The second wave of heretics skidded to a halt. It was the pause Macus needed.
“Captain, the gas! Get the shields up!” Macus shouted, snapping his leather filtration mask over his face.
“Shields up!” Torg bellowed, his voice carrying over the din.
Macus hurled the heavy clay pot. It shattered, erupting in a cloud of thick, white, acrid smoke—a potent, fast-acting paralytic. Coughing filled the air, and the heretics collapsed, neutralized but not dead.
The “battle” was over. Torg stared, his sword clean.
“Gods be,” Torg whispered. “You didn't... you didn't kill a single one, sir.”
Macus was already on the ground, adjusting his mask, applying a clotting agent to a wounded guard.
I had the Red Vials of jellied fire, Macus thought, checking the guard's pulse. Aether let me keep them. But he taught me that a war won without screaming is a better victory.

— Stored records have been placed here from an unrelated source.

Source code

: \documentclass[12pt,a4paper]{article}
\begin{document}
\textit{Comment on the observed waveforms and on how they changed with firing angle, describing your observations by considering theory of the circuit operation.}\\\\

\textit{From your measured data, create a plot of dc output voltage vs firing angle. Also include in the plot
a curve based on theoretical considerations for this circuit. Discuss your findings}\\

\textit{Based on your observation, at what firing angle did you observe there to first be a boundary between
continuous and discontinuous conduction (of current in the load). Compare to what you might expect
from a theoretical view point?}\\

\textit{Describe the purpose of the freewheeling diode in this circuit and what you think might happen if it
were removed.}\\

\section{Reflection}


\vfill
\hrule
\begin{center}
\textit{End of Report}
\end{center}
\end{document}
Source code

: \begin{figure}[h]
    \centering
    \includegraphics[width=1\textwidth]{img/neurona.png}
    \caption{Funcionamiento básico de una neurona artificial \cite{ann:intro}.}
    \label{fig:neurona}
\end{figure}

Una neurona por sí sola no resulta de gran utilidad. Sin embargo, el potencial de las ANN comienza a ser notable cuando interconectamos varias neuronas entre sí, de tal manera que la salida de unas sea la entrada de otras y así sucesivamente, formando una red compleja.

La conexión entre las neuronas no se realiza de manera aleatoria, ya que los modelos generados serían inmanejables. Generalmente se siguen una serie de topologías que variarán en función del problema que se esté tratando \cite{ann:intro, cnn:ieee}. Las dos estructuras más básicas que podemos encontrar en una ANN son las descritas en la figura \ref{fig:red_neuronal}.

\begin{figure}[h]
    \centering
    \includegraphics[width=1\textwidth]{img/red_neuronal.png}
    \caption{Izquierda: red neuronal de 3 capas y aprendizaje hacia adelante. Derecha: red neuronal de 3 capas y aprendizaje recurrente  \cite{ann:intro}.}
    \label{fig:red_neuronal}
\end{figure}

“Glory doesn't get the supplies home, Captain,” Macus said, his voice muffled by the mask. “Survival does.”
He sounded just like Aether.
Torg pointed to a small, unlabeled vial of white, viscous liquid tucked into a reinforced, separate loop on Macus's belt. "And that one? Another stimulant?"
"No," Macus answered, his hands momentarily stilling. "It’s called 'Mercy’."